Die Grünlandflächen für die Kühe sind in etwa zehn Koppeln verschiedener Größe unterteilt, die sich durch Bachläufe oder Wege ergeben. Zwei größere Koppeln gibt es speziell für die Nachtweide, zwischen ihnen wird täglich gewechselt.  Die einzelnen Tag-Koppeln werden im täglichen oder zweitägigen Wechsel beweidet, so dass die Kühe alle  fünf bis sechs Tage wieder auf die Koppel kommen.
 Die Winterfutterration besteht zu rund 75 % aus Grassilage, der Rest sind Heu und Öhmd. Fehrenbach sät nicht systematisch nach, sondern nur dort, wo es  aufgrund beispielsweise von starken Trittschäden nötig ist. Bei der Gülleausbringung verdünnt er grundsätzlich mit Wasser, damit die guten Gräser geschont werden.
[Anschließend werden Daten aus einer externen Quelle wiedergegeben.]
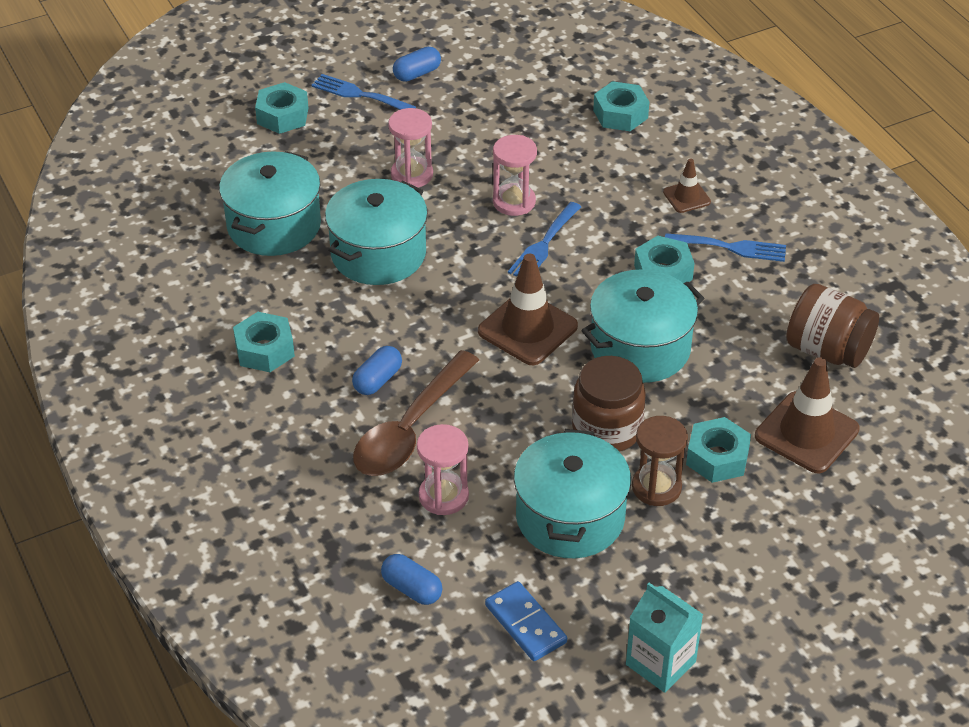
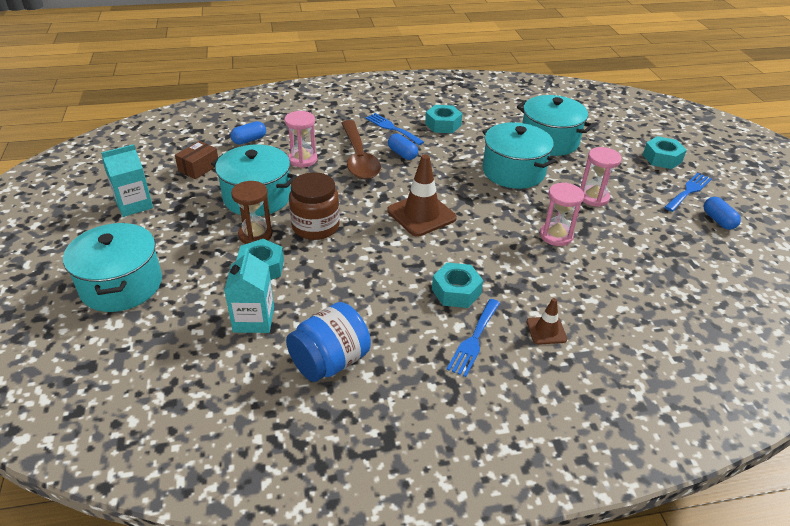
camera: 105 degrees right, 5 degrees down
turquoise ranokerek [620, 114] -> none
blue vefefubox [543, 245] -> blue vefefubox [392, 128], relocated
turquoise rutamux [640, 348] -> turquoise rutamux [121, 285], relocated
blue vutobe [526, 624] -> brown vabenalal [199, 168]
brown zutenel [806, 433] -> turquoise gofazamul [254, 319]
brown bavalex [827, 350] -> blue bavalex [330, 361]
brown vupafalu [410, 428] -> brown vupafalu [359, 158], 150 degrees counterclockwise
Die durchschnittliche Jahresleistung seiner Herde liegt bei gut   5300 Kilogramm.    Zwei Jahre lang versuchte es  Fehrenbach ganz ohne  Kraftfutter. „Aber die Tiere wurden mir nach dem Abkalben zu ausgezehrt, das konnte ich nicht mitansehen”, sagt er.     Die  aus dem Grundfutter erzeugte Milch beträgt knapp   5000   Kilogramm pro Kuh im Jahr. „Das sind keine Spitzenwerte”, sagt Fehrenbach, „aber es rechnet sich.”   Rund 300 Kilogramm Kraftfutter gibt er pro Kuh im Jahr.    Seit Juni hat er übrigens für die Kühe keinen Tierarzt mehr  gebraucht.
 Die saisonale Abkalbung ist für ihn wegen der Arbeitsspitze nicht passend, sagt er. Ganz ad acta hat er das Thema aber noch nicht gelegt. „In den vergangenen Jahren standen bei mir auch einige Baumaßnahmen zur Verbesserung des Kuhkomforts im Vordergrund. Da wollte ich mich nicht noch gleichzeitig mit dem Thema saisonale Abkalbung beschäftigen”, erzählt er.
Im Sommer sind alle Tiere Tag und Nacht draußen. Nach dem Melken öffnet Fehrenbach einfach die Stalltür und die Tiere können nachts auf die Nacht-Koppeln, wann immer sie wollen. Es gibt kein Scheuchen und Treiben. Morgens kommen sie von  alleine wieder in den Stall und warten, dass sie um 6 Uhr gemolken werden.
„Momentan ist es fast eine halbe Stunde später, weil es morgens noch dunkel ist. Ja, dann ist es eben so”, sagt der Melker. Die Tiere sind übrigens sehr ruhig – man möchte beinahe sagen:  tiefenentspannt. Auch Christoph Fehrenbach ist kein Hektiker.  Wer diese Ruhe auf wen überträgt, ist letztlich egal.